» Stated exercise:
Can you retype, character for character, the lines of the items below, starting at the line containing "Document page, 1500x1125 pixels." and ending at the line containing "picture [135, 278, 1341, 1071]"?

Region and label listings:
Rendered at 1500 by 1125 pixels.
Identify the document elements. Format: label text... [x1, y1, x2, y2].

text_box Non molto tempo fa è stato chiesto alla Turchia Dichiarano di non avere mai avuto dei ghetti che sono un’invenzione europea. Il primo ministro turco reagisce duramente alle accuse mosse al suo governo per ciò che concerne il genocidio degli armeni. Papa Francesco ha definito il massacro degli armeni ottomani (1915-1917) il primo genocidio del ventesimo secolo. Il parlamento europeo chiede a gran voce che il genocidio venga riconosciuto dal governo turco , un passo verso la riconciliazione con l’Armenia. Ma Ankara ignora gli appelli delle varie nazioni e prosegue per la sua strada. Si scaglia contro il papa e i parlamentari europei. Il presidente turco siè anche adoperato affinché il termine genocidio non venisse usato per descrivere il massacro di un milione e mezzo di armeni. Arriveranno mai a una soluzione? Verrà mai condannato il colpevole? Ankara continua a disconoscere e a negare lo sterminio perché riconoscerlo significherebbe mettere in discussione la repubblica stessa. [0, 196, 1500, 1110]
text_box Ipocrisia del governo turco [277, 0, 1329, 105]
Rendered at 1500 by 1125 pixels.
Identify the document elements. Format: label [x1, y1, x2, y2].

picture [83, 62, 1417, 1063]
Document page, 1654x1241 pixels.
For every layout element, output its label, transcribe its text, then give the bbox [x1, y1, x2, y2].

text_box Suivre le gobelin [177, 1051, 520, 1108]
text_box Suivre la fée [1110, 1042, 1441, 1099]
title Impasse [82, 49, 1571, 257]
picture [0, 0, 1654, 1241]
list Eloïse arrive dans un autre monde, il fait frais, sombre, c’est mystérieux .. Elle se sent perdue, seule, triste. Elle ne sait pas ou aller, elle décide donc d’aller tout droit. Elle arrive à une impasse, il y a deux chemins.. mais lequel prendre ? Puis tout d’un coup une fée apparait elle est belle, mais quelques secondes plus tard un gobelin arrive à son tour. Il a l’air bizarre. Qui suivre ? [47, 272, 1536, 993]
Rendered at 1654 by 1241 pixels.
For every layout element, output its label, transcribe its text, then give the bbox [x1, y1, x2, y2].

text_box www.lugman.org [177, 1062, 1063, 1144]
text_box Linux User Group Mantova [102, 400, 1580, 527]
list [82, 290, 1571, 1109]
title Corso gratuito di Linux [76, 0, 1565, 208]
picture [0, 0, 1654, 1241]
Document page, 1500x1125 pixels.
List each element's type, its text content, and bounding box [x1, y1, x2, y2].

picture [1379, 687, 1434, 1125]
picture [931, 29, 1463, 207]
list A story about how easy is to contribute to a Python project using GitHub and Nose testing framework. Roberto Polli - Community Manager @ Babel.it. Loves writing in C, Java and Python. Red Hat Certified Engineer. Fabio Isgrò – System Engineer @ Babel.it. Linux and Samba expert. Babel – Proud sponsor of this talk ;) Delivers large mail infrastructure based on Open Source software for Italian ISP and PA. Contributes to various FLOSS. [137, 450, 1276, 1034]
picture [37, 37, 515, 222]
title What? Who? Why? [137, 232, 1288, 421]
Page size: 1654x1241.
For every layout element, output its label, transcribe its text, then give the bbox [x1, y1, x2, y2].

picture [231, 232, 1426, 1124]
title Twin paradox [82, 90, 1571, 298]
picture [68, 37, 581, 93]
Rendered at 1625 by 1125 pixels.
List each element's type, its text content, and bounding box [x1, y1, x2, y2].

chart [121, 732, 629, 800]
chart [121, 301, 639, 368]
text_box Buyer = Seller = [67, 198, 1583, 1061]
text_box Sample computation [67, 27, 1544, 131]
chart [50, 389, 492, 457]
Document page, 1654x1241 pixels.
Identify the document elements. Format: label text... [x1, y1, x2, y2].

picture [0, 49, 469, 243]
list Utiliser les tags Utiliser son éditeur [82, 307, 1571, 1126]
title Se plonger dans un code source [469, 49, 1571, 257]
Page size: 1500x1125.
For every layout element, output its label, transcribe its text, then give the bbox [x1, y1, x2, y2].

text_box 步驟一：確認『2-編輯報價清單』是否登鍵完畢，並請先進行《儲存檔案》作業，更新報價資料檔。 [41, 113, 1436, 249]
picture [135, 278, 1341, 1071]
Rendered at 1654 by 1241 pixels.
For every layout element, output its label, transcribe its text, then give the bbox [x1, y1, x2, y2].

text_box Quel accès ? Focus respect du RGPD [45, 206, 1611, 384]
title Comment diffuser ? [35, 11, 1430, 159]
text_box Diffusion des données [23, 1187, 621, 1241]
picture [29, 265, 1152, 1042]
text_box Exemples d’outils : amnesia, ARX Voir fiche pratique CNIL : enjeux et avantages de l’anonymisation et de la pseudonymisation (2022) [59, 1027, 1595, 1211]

» Response to the task:
Document page, 1500x1125 pixels.
List each element's type, its text content, and bounding box [x1, y1, x2, y2].

picture [1379, 687, 1434, 1125]
picture [931, 29, 1463, 207]
list A story about how easy is to contribute to a Python project using GitHub and Nose testing framework. Roberto Polli - Community Manager @ Babel.it. Loves writing in C, Java and Python. Red Hat Certified Engineer. Fabio Isgrò – System Engineer @ Babel.it. Linux and Samba expert. Babel – Proud sponsor of this talk ;) Delivers large mail infrastructure based on Open Source software for Italian ISP and PA. Contributes to various FLOSS. [137, 450, 1276, 1034]
picture [37, 37, 515, 222]
title What? Who? Why? [137, 232, 1288, 421]
Page size: 1654x1241.
For every layout element, output its label, transcribe its text, then give the bbox [x1, y1, x2, y2].

picture [231, 232, 1426, 1124]
title Twin paradox [82, 90, 1571, 298]
picture [68, 37, 581, 93]
Rendered at 1625 by 1125 pixels.
List each element's type, its text content, and bounding box [x1, y1, x2, y2].

chart [121, 732, 629, 800]
chart [121, 301, 639, 368]
text_box Buyer = Seller = [67, 198, 1583, 1061]
text_box Sample computation [67, 27, 1544, 131]
chart [50, 389, 492, 457]
Document page, 1654x1241 pixels.
Identify the document elements. Format: label text... [x1, y1, x2, y2].

picture [0, 49, 469, 243]
list Utiliser les tags Utiliser son éditeur [82, 307, 1571, 1126]
title Se plonger dans un code source [469, 49, 1571, 257]
Page size: 1500x1125.
For every layout element, output its label, transcribe its text, then give the bbox [x1, y1, x2, y2].

text_box 步驟一：確認『2-編輯報價清單』是否登鍵完畢，並請先進行《儲存檔案》作業，更新報價資料檔。 [41, 113, 1436, 249]
picture [135, 278, 1341, 1071]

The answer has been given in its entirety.